J’ai lu • L’Ours – Histoire d’un roi déchu (Historien Michel Pastoureau)

Coup de cœur lecture

Dans mes dernières lectures j’ai était particulièrement absorbé par un des derniers livres de Michel Pastoureau au titre évocateur « L’Ours, Histoire d’un roi déchu ».

L’auteur

L’historien plus connu pour ses recherches et son enseignement sur les couleurs tous problèmes confondus (histoire, symbolique, etc..) revient ici à ses premiers amours avec cet essai « L’Ours, Histoire d’un roi déchu ». En effet, sa thèse d’histoire de 1972 portait sur « le bestiaire héraldique du Moyen Âge ».

A l’époque le sujet n’intéresse pas vraiment les historiens qui considèrent l’héraldique comme un sujet démodé tandis que les animaux sont un sujet naïf. Cela n’empêchera pas l’auteur de continuer ses recherches en parallèle à sont intérêt pour les couleurs et leur évolution historique.

Le livre

L’auteur retrace les cultes dont a fait l’objet l’Ours pendant des millénaires. Considéré comme le roi des animaux en Europe, il a vite été remplacé, dans l’imaginaire collectif, par le lion dès le moyen âge.
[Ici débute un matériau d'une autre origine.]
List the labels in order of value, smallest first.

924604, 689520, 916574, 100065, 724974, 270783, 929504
Remplacement largement soutenu par l’église chrétienne qui, effrayée, par la force brutale de l’animal et par la croyance qui faisait de lui un être trop proche de l’homme.
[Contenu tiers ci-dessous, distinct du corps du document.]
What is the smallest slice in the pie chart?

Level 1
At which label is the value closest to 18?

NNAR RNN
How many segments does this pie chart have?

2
La plus grande partie du livre s’efforce à démontrer la force brutale qu’exerça l’Église Chrétienne pendant près d’un millénaire afin d’éradiquer les mythes et cultes païens lié à l’animal au profit de saints, forcément, plus forts que la bête.

Dans ce livre, Michel Pastoureau retrace l’histoire de l’ours depuis le paléolithique. Il explique comment cet animal est passé d’un statut de « roi » voir de demi-dieu à un ours en peluche aujourd’hui.

Livre - Ours - Pastoureau - QuentinMailet

Extraits

Dans l’immense corpus de textes arthuriens, l’érudition a relevé d’autres indices – souvent discrets – de l’ancienne origine animale du roi Arthur, qui ont surtout trait au calendrier. Ainsi la date de la « mort » du roi. Elle se situe quelques jours après la grande bataille de Salesbières, qui constitue le crépuscule de la chevalerie arthurienne et la fin des aventures de la Table Ronde. Or, aux dires de l’auteur de la Mort le roi Artu et de plusieurs autres textes, cette bataille a eu lieu le jour de la Toussaint. Arthur a donc disparu dans la première moitié de novembre, c’est-à-dire à un moment du calendrier païen où se situaient, un peu partout en Europe, différentes fêtes venues du fond des âges pour célébrer l’ours s’apprêtant à en entrer en hibernation. L’Église chrétienne, effrayée par les rituels barbares qui accompagnaient ces fêtes, a de bonne heure cherché à les éradiquer. Pour ce faire, elle a placé à ces dates les fêtes de saints ou de saintes ayant tous un nom ou une histoire en rapport avec l’ours (Ursule, Ursin, Mathurin, etc.). […]

Conclusion

…Riche et dynamique

Malgré un sujet qui peut paraître léger en raison de la vision souvent puéril lié à l’animal, cet essai s’émancipe de cette image en nous entraînant dans une histoire fascinante du formatage de nos visions culturelles. En effet, en mobilisant différents aspects des connaissances humaines (scientifiques, théologiques, linguistiques, iconographiques…) l’auteur nous fait réfléchir sur l’évolution et l’influence de notre héritage culturel qui joue chaque jours sur notre perception du monde.